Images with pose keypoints
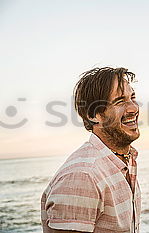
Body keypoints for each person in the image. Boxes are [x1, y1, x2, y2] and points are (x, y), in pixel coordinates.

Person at [41, 67, 141, 233]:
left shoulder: (123, 161)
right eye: (120, 101)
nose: (133, 108)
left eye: (133, 97)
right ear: (94, 115)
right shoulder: (83, 176)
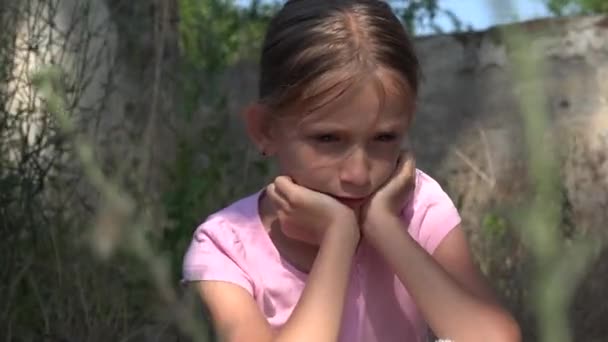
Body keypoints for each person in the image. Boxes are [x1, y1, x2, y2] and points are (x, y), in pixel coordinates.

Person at [182, 1, 521, 341]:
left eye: (384, 137)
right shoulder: (227, 245)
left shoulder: (417, 208)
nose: (358, 175)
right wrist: (338, 239)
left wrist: (386, 227)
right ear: (265, 129)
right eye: (328, 138)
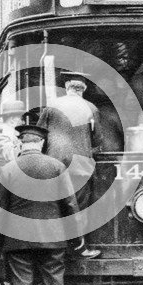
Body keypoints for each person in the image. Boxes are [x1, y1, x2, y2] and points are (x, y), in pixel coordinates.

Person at [0, 125, 78, 285]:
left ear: (22, 142)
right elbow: (70, 205)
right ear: (41, 143)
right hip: (53, 238)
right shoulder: (56, 167)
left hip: (18, 239)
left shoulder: (8, 169)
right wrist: (77, 237)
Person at [37, 71, 102, 259]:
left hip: (54, 162)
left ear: (66, 87)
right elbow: (98, 140)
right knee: (78, 206)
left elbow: (40, 134)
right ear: (85, 89)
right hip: (80, 165)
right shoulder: (91, 107)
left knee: (55, 206)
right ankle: (79, 250)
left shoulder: (51, 107)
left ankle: (53, 251)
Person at [0, 100, 26, 167]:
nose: (23, 122)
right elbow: (12, 157)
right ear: (13, 119)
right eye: (21, 119)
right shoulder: (3, 135)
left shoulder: (6, 133)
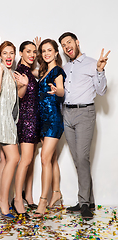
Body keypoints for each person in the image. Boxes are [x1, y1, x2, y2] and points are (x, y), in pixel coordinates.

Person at [58, 32, 110, 219]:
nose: (67, 47)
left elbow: (102, 91)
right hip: (67, 113)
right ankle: (90, 200)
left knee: (82, 158)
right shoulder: (64, 67)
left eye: (69, 42)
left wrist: (100, 71)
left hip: (85, 113)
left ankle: (84, 203)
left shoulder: (92, 63)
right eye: (63, 45)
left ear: (77, 42)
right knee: (78, 158)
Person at [0, 41, 29, 219]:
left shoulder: (13, 73)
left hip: (12, 121)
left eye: (11, 53)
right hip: (2, 120)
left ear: (15, 56)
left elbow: (19, 97)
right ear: (0, 55)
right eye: (5, 53)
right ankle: (4, 202)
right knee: (15, 157)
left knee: (6, 159)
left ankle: (1, 197)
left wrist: (23, 84)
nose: (8, 56)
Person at [34, 39, 66, 217]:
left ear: (56, 53)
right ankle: (57, 193)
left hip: (53, 120)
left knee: (44, 159)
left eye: (49, 50)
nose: (46, 53)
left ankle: (42, 201)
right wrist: (36, 49)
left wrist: (57, 91)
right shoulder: (43, 72)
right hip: (42, 121)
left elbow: (61, 90)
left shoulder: (57, 71)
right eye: (44, 51)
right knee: (52, 159)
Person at [11, 41, 40, 216]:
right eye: (28, 51)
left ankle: (28, 197)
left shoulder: (30, 71)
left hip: (35, 120)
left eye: (34, 52)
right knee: (26, 160)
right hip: (26, 120)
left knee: (31, 161)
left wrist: (40, 50)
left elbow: (43, 72)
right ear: (21, 53)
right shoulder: (20, 71)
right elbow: (19, 96)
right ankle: (17, 199)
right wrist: (24, 84)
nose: (32, 54)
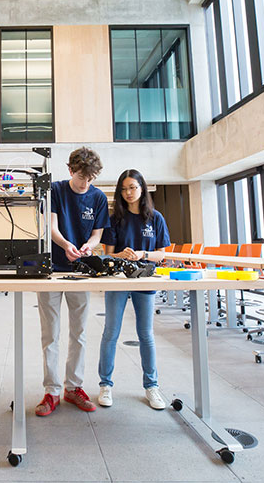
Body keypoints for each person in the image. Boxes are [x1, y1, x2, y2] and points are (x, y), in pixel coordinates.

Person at [35, 147, 109, 416]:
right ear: (70, 170)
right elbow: (51, 227)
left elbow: (97, 235)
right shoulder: (54, 190)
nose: (85, 184)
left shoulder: (98, 197)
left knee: (79, 332)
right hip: (52, 269)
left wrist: (88, 247)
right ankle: (52, 390)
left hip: (80, 271)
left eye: (90, 179)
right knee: (50, 334)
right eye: (81, 178)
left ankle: (73, 387)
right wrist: (67, 244)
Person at [97, 169, 170, 410]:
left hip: (145, 279)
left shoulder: (155, 218)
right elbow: (107, 255)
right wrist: (120, 254)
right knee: (111, 332)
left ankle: (152, 386)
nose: (128, 193)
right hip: (118, 280)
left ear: (142, 189)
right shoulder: (114, 218)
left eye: (133, 188)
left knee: (146, 335)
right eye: (124, 189)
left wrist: (143, 254)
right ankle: (105, 385)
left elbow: (162, 254)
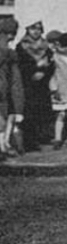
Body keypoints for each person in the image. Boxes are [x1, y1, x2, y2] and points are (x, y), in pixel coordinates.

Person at [16, 20, 55, 151]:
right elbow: (21, 65)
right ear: (28, 30)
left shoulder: (46, 46)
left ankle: (42, 137)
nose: (36, 31)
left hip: (43, 84)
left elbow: (52, 64)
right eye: (33, 28)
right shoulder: (22, 46)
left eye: (39, 28)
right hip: (28, 83)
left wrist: (44, 72)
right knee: (30, 112)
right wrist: (35, 70)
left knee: (42, 111)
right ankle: (30, 142)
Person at [0, 17, 24, 158]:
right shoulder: (9, 53)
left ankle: (3, 146)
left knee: (5, 118)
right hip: (4, 90)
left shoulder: (10, 53)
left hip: (4, 91)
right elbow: (16, 82)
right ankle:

**PROBLEM**
What is the number of lines in these entries that hold "nose"? Reply with the figure alone.

**ANSWER FOR THE TASK**
10